## Records provided
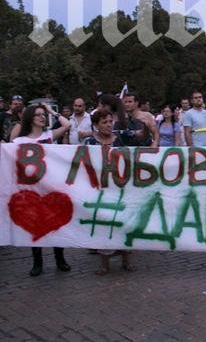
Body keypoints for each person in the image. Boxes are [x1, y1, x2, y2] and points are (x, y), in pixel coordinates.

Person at [13, 104, 72, 276]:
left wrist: (53, 110)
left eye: (43, 115)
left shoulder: (49, 136)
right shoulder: (19, 142)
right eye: (38, 115)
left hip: (51, 188)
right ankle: (37, 262)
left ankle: (60, 259)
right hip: (31, 190)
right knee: (34, 224)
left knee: (55, 223)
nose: (42, 117)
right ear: (30, 118)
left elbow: (67, 125)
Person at [84, 108, 134, 275]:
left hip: (120, 189)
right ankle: (104, 264)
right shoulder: (90, 143)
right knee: (103, 226)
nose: (108, 125)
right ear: (96, 125)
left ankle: (126, 260)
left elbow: (129, 160)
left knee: (123, 224)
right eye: (104, 122)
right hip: (100, 190)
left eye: (110, 121)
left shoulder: (119, 140)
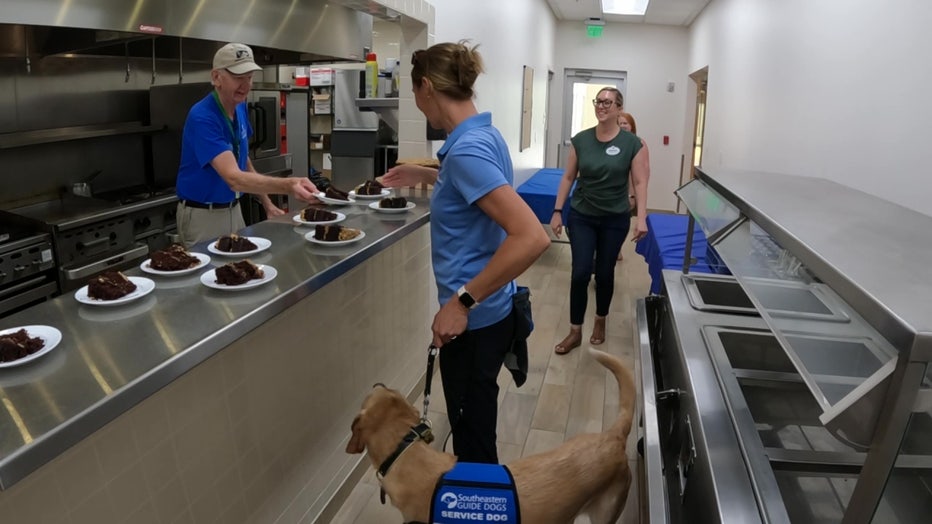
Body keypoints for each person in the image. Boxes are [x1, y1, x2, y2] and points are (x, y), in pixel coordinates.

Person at [379, 41, 550, 463]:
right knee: (474, 425)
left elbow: (531, 237)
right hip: (493, 314)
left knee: (474, 445)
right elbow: (478, 197)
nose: (420, 108)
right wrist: (428, 174)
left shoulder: (467, 151)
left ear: (425, 87)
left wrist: (461, 302)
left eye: (416, 97)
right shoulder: (481, 135)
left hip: (474, 321)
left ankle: (483, 507)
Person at [175, 42, 319, 246]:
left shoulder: (239, 106)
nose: (246, 85)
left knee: (238, 271)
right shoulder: (203, 117)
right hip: (203, 215)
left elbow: (242, 158)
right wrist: (289, 185)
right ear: (216, 77)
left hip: (234, 208)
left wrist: (267, 203)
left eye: (249, 77)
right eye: (237, 77)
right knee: (209, 275)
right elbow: (234, 178)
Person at [550, 88, 649, 354]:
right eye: (599, 101)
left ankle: (600, 320)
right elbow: (568, 177)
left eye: (608, 102)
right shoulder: (581, 140)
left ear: (619, 108)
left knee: (604, 274)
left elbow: (640, 181)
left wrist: (641, 218)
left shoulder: (633, 144)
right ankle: (574, 331)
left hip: (614, 218)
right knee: (580, 272)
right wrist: (558, 210)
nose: (602, 106)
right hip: (582, 215)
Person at [616, 111, 649, 261]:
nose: (622, 126)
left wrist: (634, 194)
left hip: (629, 192)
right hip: (613, 191)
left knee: (622, 222)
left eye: (625, 123)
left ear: (632, 126)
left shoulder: (639, 143)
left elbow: (645, 172)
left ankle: (616, 248)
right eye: (619, 123)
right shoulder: (612, 142)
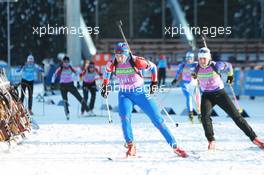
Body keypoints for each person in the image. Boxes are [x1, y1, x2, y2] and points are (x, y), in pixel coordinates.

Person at [101, 42, 187, 158]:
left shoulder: (137, 61)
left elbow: (153, 68)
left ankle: (175, 146)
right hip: (124, 94)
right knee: (124, 118)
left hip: (140, 93)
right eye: (116, 55)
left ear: (126, 54)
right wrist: (105, 85)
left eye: (121, 55)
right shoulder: (113, 63)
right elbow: (107, 72)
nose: (119, 58)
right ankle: (131, 146)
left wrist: (154, 82)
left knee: (157, 119)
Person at [192, 47, 264, 150]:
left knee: (236, 116)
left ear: (208, 58)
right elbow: (194, 75)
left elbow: (229, 66)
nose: (202, 61)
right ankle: (211, 140)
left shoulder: (216, 65)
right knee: (204, 117)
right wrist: (194, 78)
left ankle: (255, 139)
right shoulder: (196, 68)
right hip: (207, 95)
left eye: (204, 58)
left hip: (220, 93)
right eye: (200, 59)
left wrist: (230, 77)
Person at [51, 56, 89, 120]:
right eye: (65, 62)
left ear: (69, 62)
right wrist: (52, 84)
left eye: (67, 62)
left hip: (70, 85)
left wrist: (77, 82)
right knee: (65, 100)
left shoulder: (70, 67)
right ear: (63, 62)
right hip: (63, 86)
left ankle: (88, 110)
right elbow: (54, 75)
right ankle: (67, 114)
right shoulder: (60, 68)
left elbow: (77, 74)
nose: (66, 63)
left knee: (79, 97)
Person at [171, 51, 201, 123]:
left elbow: (201, 72)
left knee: (197, 99)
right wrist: (175, 79)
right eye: (187, 58)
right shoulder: (182, 65)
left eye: (190, 58)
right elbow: (178, 73)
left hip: (193, 83)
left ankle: (200, 114)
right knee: (189, 97)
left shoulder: (196, 64)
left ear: (193, 58)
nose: (188, 59)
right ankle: (190, 115)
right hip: (184, 83)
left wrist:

## What to do
Output all the entries exactly, minus any pictures.

## Exercise result
Body keypoints for each person in the image. Boxes are [x1, y1, x2, y2] and points are (x, y), in pixel coordinates.

Person at [13, 104, 72, 276]:
left wrist: (53, 110)
left eye: (43, 115)
left shoulder: (49, 136)
right shoulder: (19, 142)
right eye: (38, 115)
left hip: (51, 188)
right ankle: (37, 262)
left ankle: (60, 259)
right hip: (31, 190)
right knee: (34, 224)
left knee: (55, 223)
nose: (42, 117)
right ear: (30, 118)
left elbow: (67, 125)
Person at [84, 108, 134, 275]:
left hip: (120, 189)
right ankle: (104, 264)
right shoulder: (90, 143)
right knee: (103, 226)
nose: (108, 125)
right ear: (96, 125)
left ankle: (126, 260)
left elbow: (129, 160)
left knee: (123, 224)
right eye: (104, 122)
right hip: (100, 190)
left eye: (110, 121)
left shoulder: (119, 140)
Body keypoints for each person in the image. Boxes are [x1, y1, x2, y2] and points are (x, y), in pixel coordinates.

Person at [379, 41, 550, 463]:
right knee: (474, 425)
left elbow: (531, 237)
right hip: (493, 314)
left knee: (474, 445)
right elbow: (478, 197)
nose: (420, 108)
right wrist: (428, 174)
left shoulder: (467, 151)
left ear: (425, 87)
left wrist: (461, 302)
left eye: (416, 97)
right shoulder: (481, 135)
left hip: (474, 321)
left ankle: (483, 507)
Person at [175, 42, 319, 246]:
left shoulder: (239, 106)
nose: (246, 85)
left knee: (238, 271)
right shoulder: (203, 117)
right hip: (203, 215)
left elbow: (242, 158)
right wrist: (289, 185)
right ear: (216, 77)
left hip: (234, 208)
left wrist: (267, 203)
left eye: (249, 77)
right eye: (237, 77)
right knee: (209, 275)
right elbow: (234, 178)
Person at [550, 88, 649, 354]:
right eye: (599, 101)
left ankle: (600, 320)
right elbow: (568, 177)
left eye: (608, 102)
right shoulder: (581, 140)
left ear: (619, 108)
left knee: (604, 274)
left elbow: (640, 181)
left wrist: (641, 218)
left shoulder: (633, 144)
right ankle: (574, 331)
left hip: (614, 218)
right knee: (580, 272)
right wrist: (558, 210)
nose: (602, 106)
right hip: (582, 215)
Person at [616, 111, 649, 261]:
nose: (622, 126)
left wrist: (634, 194)
left hip: (629, 192)
right hip: (613, 191)
left knee: (622, 222)
left eye: (625, 123)
left ear: (632, 126)
left shoulder: (639, 143)
left elbow: (645, 172)
left ankle: (616, 248)
right eye: (619, 123)
right shoulder: (612, 142)
Body keypoints for each person in the image. Boxes are [x1, y1, x2, y2] and points are (x, y), in pixel coordinates.

Person at [101, 42, 187, 158]:
left shoulder: (137, 61)
left elbow: (153, 68)
left ankle: (175, 146)
right hip: (124, 94)
right knee: (124, 118)
left hip: (140, 93)
right eye: (116, 55)
left ear: (126, 54)
right wrist: (105, 85)
left eye: (121, 55)
right shoulder: (113, 63)
right elbow: (107, 72)
nose: (119, 58)
right ankle: (131, 146)
left wrist: (154, 82)
left knee: (157, 119)
Person at [192, 47, 264, 150]:
left knee: (236, 116)
left ear: (208, 58)
right elbow: (194, 75)
left elbow: (229, 66)
nose: (202, 61)
right ankle: (211, 140)
left shoulder: (216, 65)
right knee: (204, 117)
right wrist: (194, 78)
left ankle: (255, 139)
right shoulder: (196, 68)
right hip: (207, 95)
left eye: (204, 58)
left hip: (220, 93)
right eye: (200, 59)
left wrist: (230, 77)
Person at [51, 56, 89, 120]:
right eye: (65, 62)
left ear: (69, 62)
right wrist: (52, 84)
left eye: (67, 62)
left hip: (70, 85)
left wrist: (77, 82)
right knee: (65, 100)
left shoulder: (70, 67)
right ear: (63, 62)
right hip: (63, 86)
left ankle: (88, 110)
right elbow: (54, 75)
right ankle: (67, 114)
right shoulder: (60, 68)
left elbow: (77, 74)
nose: (66, 63)
left knee: (79, 97)
Person at [171, 51, 201, 123]:
left elbow: (201, 72)
left knee: (197, 99)
right wrist: (175, 79)
right eye: (187, 58)
right shoulder: (182, 65)
left eye: (190, 58)
right elbow: (178, 73)
left hip: (193, 83)
left ankle: (200, 114)
right knee: (189, 97)
left shoulder: (196, 64)
left ear: (193, 58)
nose: (188, 59)
right ankle: (190, 115)
right hip: (184, 83)
left wrist:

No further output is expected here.